In practicality, there is no optimal approach that can meet all potential scenarios. Therefore, the unsupervised learning is a great way of learning when the labelled data is not applied, however the effort-aware JIT seems to be outperformed by the state-of-the-art supervised model. The model used by Yang et al. [1] doesn’t hold true for all the attributes as LA and LD had to be not taken into consideration. Our approach tries to take into account of the abstract features by using the deep ensemble technique and XGBoost and Random Forest, making it more robust and thus outperforms all the models available.
Yang [1] greatly validates the importance of having the unsupervised model, as well as their methodology of computing the reciprocal of the raw metric and excluding the LA and LD and then removing the highly correlated data, as this helped in ranking the values obtained in descending order [31]. However, whilst observing the correlation with the target value and availability of sufficient data, it became obvious to opt for the supervised model. The supervised model XGBoost outperformed all the models in all aspects with a highly sensitive score.
Whilst using the model for cross validation cross project, we observed the same trend for the classification model performance. The accuracy and all other metrics performed well but XGBoost performed across all the models in both local and global scenarios.

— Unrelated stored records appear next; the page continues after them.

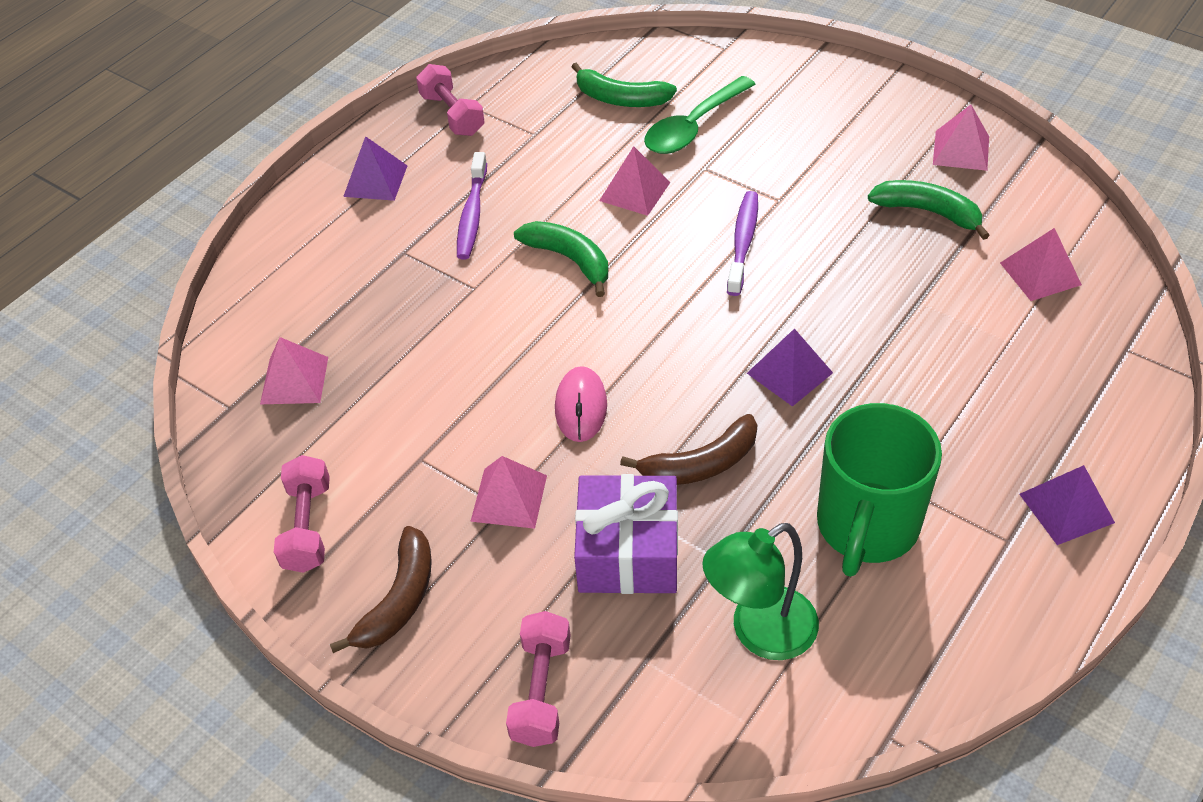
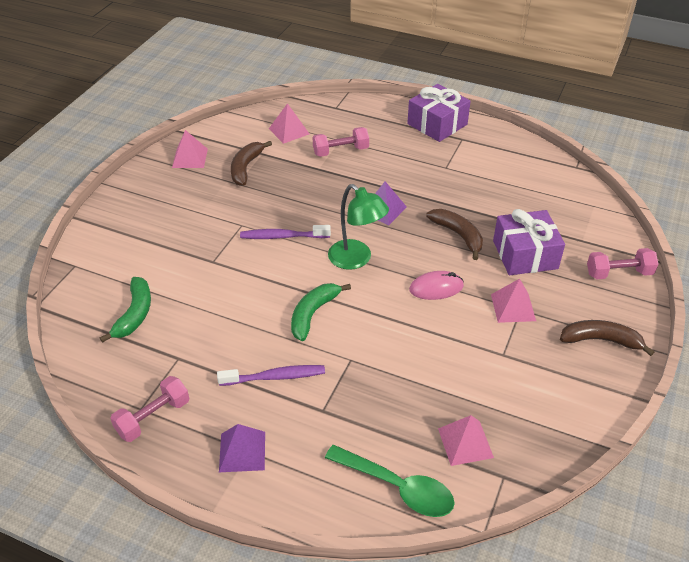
camera: 105 degrees left, 5 degrees down
(308, 527) = (576, 397): pink dumbbell -> pink dumbbell (340, 151)
(635, 191) = (240, 291): pink pyramid -> none
(693, 127) = (168, 271): green spoon -> green spoon (398, 487)
(759, 633) = (547, 206): green lamp -> green lamp (356, 260)
(866, 527) = (473, 178): green mug -> none
(928, 212) = (246, 168): green banana -> brown banana
(1066, 508) = (437, 124): purple pyramid -> purple gift

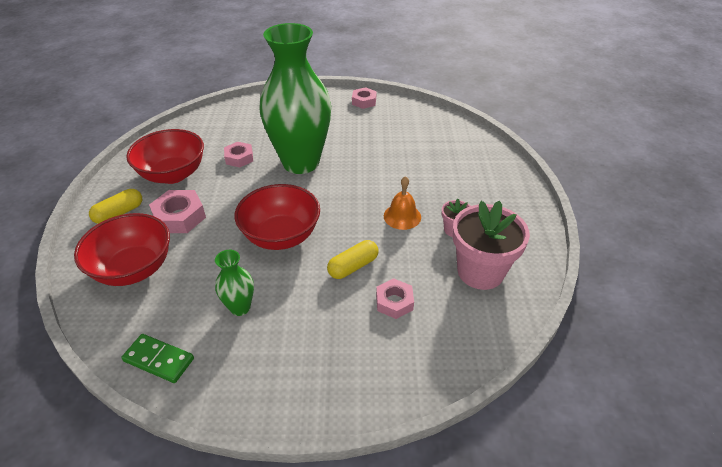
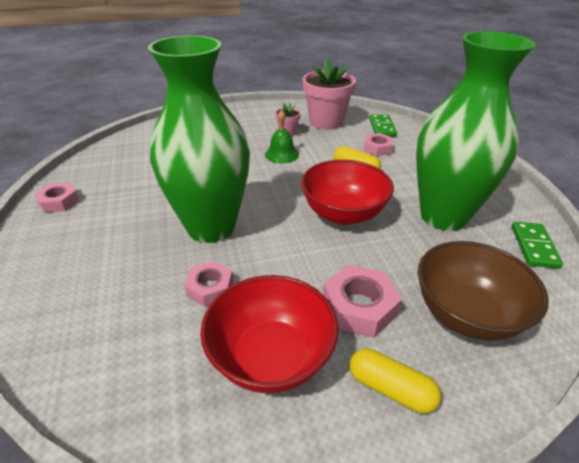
camera: 105 degrees left, 5 degrees down
(134, 269) = (466, 314): red bowl -> brown bowl
(240, 307) = (443, 216): green vase -> green vase, size x2.41
(402, 216) = (281, 154): orange bell -> green bell
(455, 329) = (382, 127): none -> green domino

5. Conclusions and Future work

Effort-aware JIT defect prediction helps project teams to allocate limited resources to the defect-prone software modules efficiently and accurately. Many machine learning and data mining approaches are used to detect and predict these defect inducing changes. However, the performances of these learning mechanisms are highly dependent on the data that is used to train the model. In this paper, we proposed a novel methodology for effort aware just in time prediction for sample datasets and different datasets using different supervised and unsupervised learning methods. Our experiment concluded that unsupervised models have a very high degree of specificity and sensitivity both on current data and across the project’s dataset. An unsupervised model is sufficient but a state-of-the-art supervised model outperforms the unsupervised model on two contexts: when the data is labeled, and the data is sufficient enough. Specifically, our results show that considering the performance of a single classifier, Random Forest and XGBoost performs better than the other state-of-the-art methods. In addition, 77% accuracy is achieved by fusing the output of three classifiers, i.e., Random Forest, XGBoost and Deep Neural Network for the sample dataset. We evaluated the proposed methodology only on the project that are publicly available; in future we can evaluate the result of our proposed methodology on closed source real-time software projects as well.

Funding

This research received no external funding.

Conflicts of Interest

The author declares that they have no conflict of interest.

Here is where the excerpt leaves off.